Искусство неуправляемой жизни. Дальний Восток - страница 7



.

Патрициат постепенно получает доступ к «настоящим» дворянским титулам. «Титулы на продажу» становятся одним из популярных товаров, поставляемых на рынок государством. Аристократия крови и аристократия денег сближаются. Экономическая деятельность, ранее выполнявшая сугубо техническую функцию, обретает (правда, не совсем «чистый») статус. При этом возникает новая хозяйственная «подпитка» традиционной социальной структуры.

Более того, заработанные в ходе торгово-промышленных операций средства в ряде случаев вкладываются не в новый хозяйственный цикл, а в земельные ренты, несколько менее доходные, вливаясь в традиционные формы хозяйствования. Таким образом, богатство, хотя пока и не вполне явно, оказывается социальным лифтом, способным качественно изменить статус его обладателя.

Несмотря на уникальность итальянского опыта, определенное взаимопроникновение аристократии, крови и денег мы можем обнаружить, пусть в меньшем масштабе, и во Франции, Испании, Англии. Знаменитые английские огораживания и французские откупа тоже были формой такого взаимопроникновения. Однако между Севером и Югом имелось и принципиальное отличие. Население южных городов не создавало новых статусов и не стремилось присвоить статусную структуру дворянства. Воспроизводилась традиционная цеховая структура с присущим ей набором статусов. Если же городской патриций оказывался достаточно сильным, он «вливался» в дворянство. То есть само по себе богатство еще не являлось источником статуса, но лишь позволяло его приобрести.

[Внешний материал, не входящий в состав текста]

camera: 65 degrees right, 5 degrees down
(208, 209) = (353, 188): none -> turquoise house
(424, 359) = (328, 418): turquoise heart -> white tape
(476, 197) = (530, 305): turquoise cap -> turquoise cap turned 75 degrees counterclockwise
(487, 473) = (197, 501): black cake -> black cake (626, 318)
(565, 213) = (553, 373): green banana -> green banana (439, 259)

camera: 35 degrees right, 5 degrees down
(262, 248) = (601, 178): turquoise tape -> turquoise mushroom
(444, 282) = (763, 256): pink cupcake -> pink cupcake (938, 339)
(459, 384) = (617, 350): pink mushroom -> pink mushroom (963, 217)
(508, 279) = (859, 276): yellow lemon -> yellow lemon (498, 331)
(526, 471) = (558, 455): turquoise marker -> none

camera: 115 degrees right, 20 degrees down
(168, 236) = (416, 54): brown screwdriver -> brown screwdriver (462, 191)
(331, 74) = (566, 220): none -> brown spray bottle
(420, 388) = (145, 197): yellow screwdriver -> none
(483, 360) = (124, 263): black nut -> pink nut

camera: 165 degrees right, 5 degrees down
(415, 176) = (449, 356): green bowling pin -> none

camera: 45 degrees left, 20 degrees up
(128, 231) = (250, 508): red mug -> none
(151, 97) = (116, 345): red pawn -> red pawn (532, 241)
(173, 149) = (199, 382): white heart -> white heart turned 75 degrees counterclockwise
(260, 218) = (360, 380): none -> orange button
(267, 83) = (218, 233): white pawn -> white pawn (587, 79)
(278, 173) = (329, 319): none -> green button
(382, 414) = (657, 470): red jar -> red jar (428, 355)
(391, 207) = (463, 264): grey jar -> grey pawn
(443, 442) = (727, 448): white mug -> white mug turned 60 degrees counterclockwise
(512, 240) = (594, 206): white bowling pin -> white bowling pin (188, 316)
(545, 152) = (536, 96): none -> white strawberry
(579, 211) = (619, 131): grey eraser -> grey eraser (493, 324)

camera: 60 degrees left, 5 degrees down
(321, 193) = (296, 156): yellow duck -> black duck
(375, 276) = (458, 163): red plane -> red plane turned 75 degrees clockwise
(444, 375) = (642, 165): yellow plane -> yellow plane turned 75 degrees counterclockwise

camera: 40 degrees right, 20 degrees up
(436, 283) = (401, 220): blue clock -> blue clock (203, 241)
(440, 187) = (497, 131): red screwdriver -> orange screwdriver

На Севере дело обстояло сложнее. Новый предприниматель, связанный с «мировыми» рынками, был сильнее цеха, но не дотягивал до уровня венецианского или даже гамбургского патриция, способного влиться в дворянство. Не менее важным было и то, что его деятельность в минимальной степени регулировалась местным сообществом. Он не занимал в нем какой-либо статусной позиции и не стремился его возглавить.

Он ломал или игнорировал его, ориентируясь на иные территориально– хозяйственные объединения и связи. Не случайно так негативно воспринимались владельцы мануфактур представителями традиционной цеховой верхушки. В результате купец или мануфактурщик (суконщик) не мог приобщиться ни к одной из существовавших в тот период статусных шкал, повисая в безвоздушном пространстве и тем самым лишаясь «социальной видимости», жизненного мира, возможности повседневной коммуникации.

Его коммуникация ограничивалась сугубо профессиональной, то есть технической. Он оказывался Робинзоном Крузо, даже не попадая на необитаемый остров. Но именно это его положение создавало в конечном итоге ресурс, позволявший обществу воспроизводить себя. Мануфактура и международная торговля становились средством не только личного обогащения, но и выживания общества. Богатея, новый предприниматель обеспечивал «работу тысячам», в то время как все остальные формы хозяйствования в лучшем случае поддерживали существование самих работников при минимальном уровне изъятия.

Но, являясь совершенно необходимыми для общества, новые предприниматели попадали в коммуникативную ловушку. Профессиональная коммуникация и коммуникация социальная существовали для них в непересекающихся пространствах. Не случайно в документах той эпохи купцы, промышленники чаще всего представали странными либо даже враждебными «добрым людям» персонажами. В ходе профессиональной коммуникации они обретали средства к существованию и давали их другим. Для обретения статуса, видимости и понятности для других требовалась социальная коммуникация. Однако поскольку новые слои тратили все свои силы на хозяйственную деятельность, на социальные контакты их просто не оставалось.